Every line containing "with" should be identified and copied from the data below.

▬▬▬

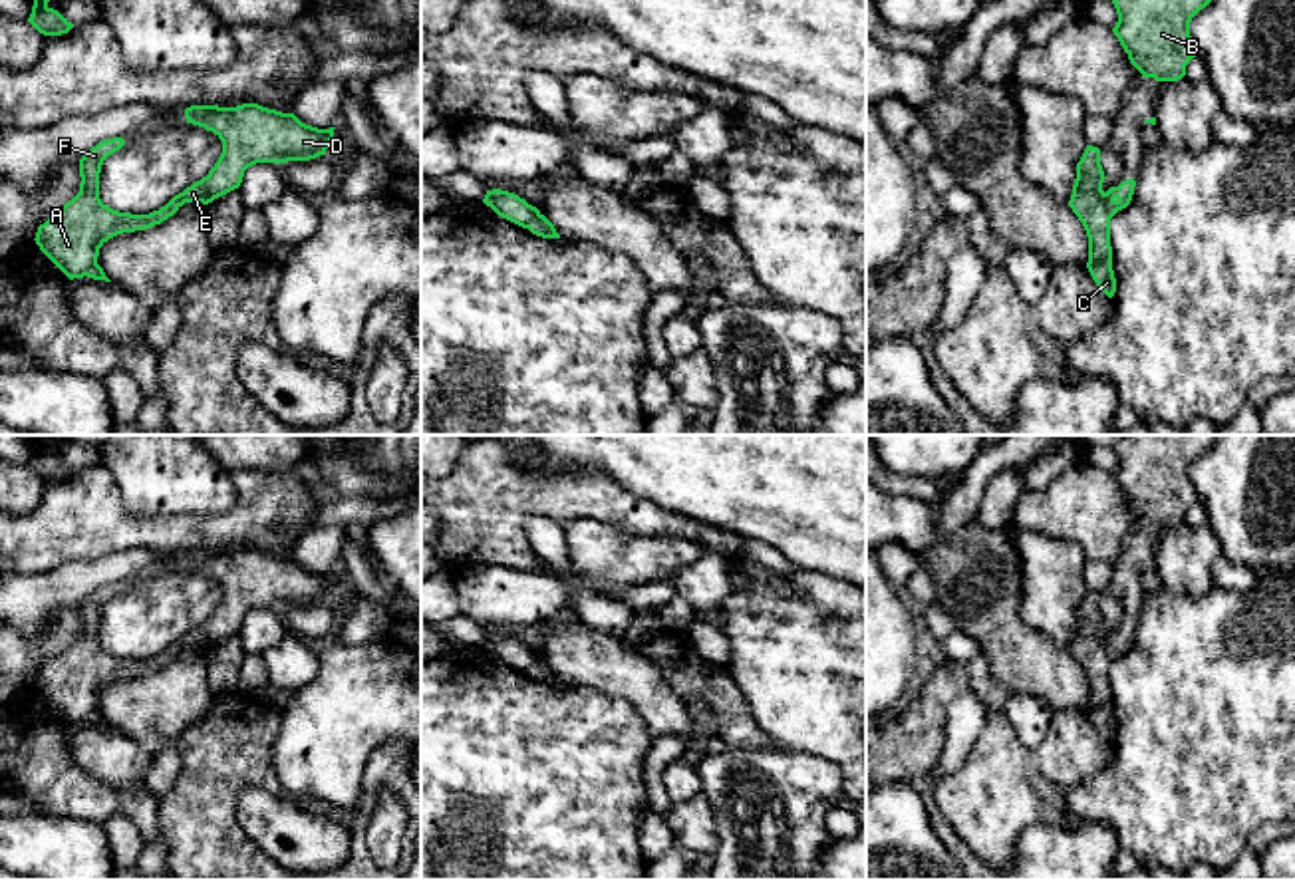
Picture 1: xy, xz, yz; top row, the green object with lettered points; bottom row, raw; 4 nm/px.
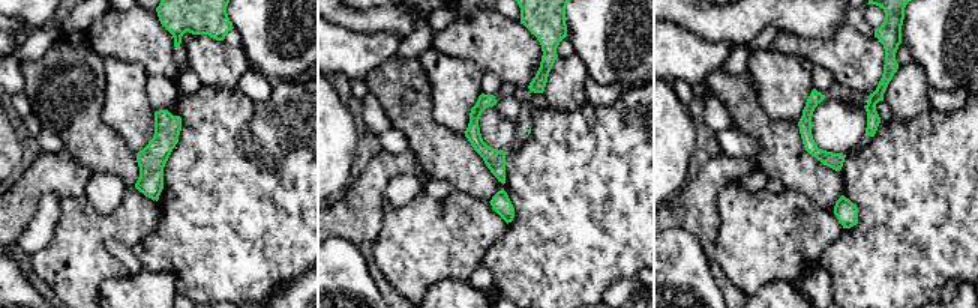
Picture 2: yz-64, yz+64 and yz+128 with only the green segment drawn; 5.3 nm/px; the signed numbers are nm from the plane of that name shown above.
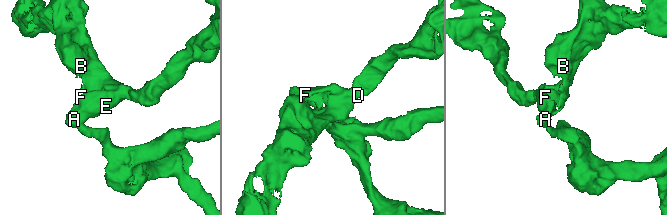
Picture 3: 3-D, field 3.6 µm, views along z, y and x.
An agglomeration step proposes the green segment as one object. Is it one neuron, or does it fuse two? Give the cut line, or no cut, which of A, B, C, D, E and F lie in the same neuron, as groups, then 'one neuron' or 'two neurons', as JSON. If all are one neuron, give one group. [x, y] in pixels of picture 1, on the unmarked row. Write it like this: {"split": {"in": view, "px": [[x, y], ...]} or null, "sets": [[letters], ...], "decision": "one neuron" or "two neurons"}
{"split": {"in": "yz", "px": [[1111, 706], [1099, 706], [1089, 714]]}, "sets": [["A", "B", "D", "E", "F"], ["C"]], "decision": "two neurons"}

▬▬▬

Solution for this exercise:
Picture 1: xy, xz, yz; top row, the green object with lettered points; bottom row, raw; 4 nm/px.
Picture 2: yz-64, yz+64 and yz+128 with only the green segment drawn; 5.3 nm/px; the signed numbers are nm from the plane of that name shown above.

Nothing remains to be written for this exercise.